Mary“In 1988, when I was eight years old, I came to Rehoboth Children’s Home with my seven year old sister Connie. My mother and my sister decided to bring us to Rehoboth because our father had died and my family couldn’t afford to meet our needs and especially our schooling. I stayed fourteen years at Rehoboth and there’s a lot of memories that I can’t forget. To have a family who loved and cared for me, who molded and taught us how to pray and hold onto the word of God. I finished my study of BSFT Bachelor in Food Science and Technology and graduated in April 2002. Since August of that year I have been working as a domestic helper in Macau.
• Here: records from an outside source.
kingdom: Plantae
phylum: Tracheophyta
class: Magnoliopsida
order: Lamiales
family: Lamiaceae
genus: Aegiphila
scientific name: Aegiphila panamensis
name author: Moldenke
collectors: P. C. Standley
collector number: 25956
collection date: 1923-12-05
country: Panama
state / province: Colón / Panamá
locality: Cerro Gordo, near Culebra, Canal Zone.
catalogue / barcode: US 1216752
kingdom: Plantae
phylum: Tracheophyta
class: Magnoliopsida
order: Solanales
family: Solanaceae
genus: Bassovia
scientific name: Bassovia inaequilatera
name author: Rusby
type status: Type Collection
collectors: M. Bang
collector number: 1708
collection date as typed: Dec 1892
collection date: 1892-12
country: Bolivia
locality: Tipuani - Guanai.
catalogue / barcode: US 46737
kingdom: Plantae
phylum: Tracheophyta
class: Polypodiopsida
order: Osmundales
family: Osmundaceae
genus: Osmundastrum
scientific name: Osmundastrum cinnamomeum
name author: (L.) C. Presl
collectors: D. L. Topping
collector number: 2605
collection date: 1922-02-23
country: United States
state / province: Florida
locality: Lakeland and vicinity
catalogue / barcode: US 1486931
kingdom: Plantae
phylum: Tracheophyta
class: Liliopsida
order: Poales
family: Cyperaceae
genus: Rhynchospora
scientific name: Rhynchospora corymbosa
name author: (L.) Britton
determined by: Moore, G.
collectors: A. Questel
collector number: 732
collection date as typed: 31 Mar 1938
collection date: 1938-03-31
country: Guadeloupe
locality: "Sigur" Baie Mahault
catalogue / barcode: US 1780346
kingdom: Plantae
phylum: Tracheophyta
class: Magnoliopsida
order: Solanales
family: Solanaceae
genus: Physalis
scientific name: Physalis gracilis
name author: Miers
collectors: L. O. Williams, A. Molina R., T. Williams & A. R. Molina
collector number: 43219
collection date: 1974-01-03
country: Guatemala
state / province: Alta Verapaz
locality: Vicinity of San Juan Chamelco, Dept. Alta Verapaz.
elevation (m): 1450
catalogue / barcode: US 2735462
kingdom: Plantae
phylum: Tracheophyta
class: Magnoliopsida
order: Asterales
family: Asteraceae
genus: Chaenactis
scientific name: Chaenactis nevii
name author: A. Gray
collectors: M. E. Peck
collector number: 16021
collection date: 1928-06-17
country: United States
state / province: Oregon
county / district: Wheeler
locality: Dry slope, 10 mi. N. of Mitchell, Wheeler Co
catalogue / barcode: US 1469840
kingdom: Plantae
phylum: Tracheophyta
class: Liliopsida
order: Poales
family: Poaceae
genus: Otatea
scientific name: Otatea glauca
Mary graduatingWhen I attended the anniversary I was so blessed and amazed at how God has worked for 35 years at Rehoboth and I was blessed by the presentation of the children, and I did not expect that I would receive a certificate of appreciation. I also enjoyed the alumni lunch and meeting with Auntie Connie. It was good because I met people again and it’s been many years that we haven’t seen each other, and we have a successful conversation with them, especially with Auntie Connie. I’m so glad that I met her again even though she can’t see us but still she can remember all the alumni and I’m happy for that and I’m so blessed. “

Mary Jane Ibarra (Rehoboth Alumni)


When Michael was young he was in the mall with his mother in Manila when he was snatched by someone working for a kidnapping syndicate. He does not remember how old he was but he remembers he was cared for by an older woman and he has talked about the abuse he suffered there. Some time later, he thinks when he was about 8 years old, he managed to escape and ended up on the streets of Angeles city where he lived as a street child begging for food. After a while, a local councillor took pity on him and took Michael into his home. He stayed with the family for three years until they were no longer able to provide for his needs due to ill health. He was then referred to the city social welfare office where he was placed in a local children’s home. It was there in 2012 that Michael started school and completed Grades 1-3.  After three years, the home unfortunately closed down so he was transferred temporarily to a government home for special children where he completed his Grade 4 studies. Last year, he moved again and on June 9th he was welcomed into the Rehoboth family where he started his Grade 5 studies.

As Michael was separated from his family when still young, he does not remember what his name was, where he was born, or who his family was. He longs to know who he is, where he came from and to be reconnected with his family again, but at present we have no information. The people who found him named him and his age has been estimated through dental age assessment. Michael is keen to finish his studies and train to be a car mechanic. He is really good at fixing things and has repaired electric fans, bikes, speakers and radios. His first love is cars and he has built himself a remote control car and truck from recycled materials and most often can be found in his room making some adjustments or improvements to his design.

We pray that Rehoboth will give Michael a hope for the future as we seek to be the family that he yearns for, to enable him to complete his studies and reach his goal of becoming a car mechanic. We pray that one day he will find his family and they will be reunited once again.


In 2011 we brought to your attention our serious concerns about Rehoboth’s finances which threatened the viability of the work in the Philippines at that time. We are most grateful to those who responded then with specific gifts and those who increased their regular giving. We are now again in a similar position. Owing to a number of factors, over some of which we have no control, our expenditure is regularly exceeding our income and our reserves are steadily decreasing. We were blessed last year with a small legacy, a good part of which covered the cost of the necessary repairs and renovations to the house where Kathryn lives at Rehoboth.

However, to maintain the existing level of provision for the children in the Home, our income needs to increase. We are deeply grateful to God for his wonderful provision over the past thirty-five years. We realise that everyone’s circumstances are different and we appreciate both single and regular gifts. As supporters we felt you should be made aware of this situation.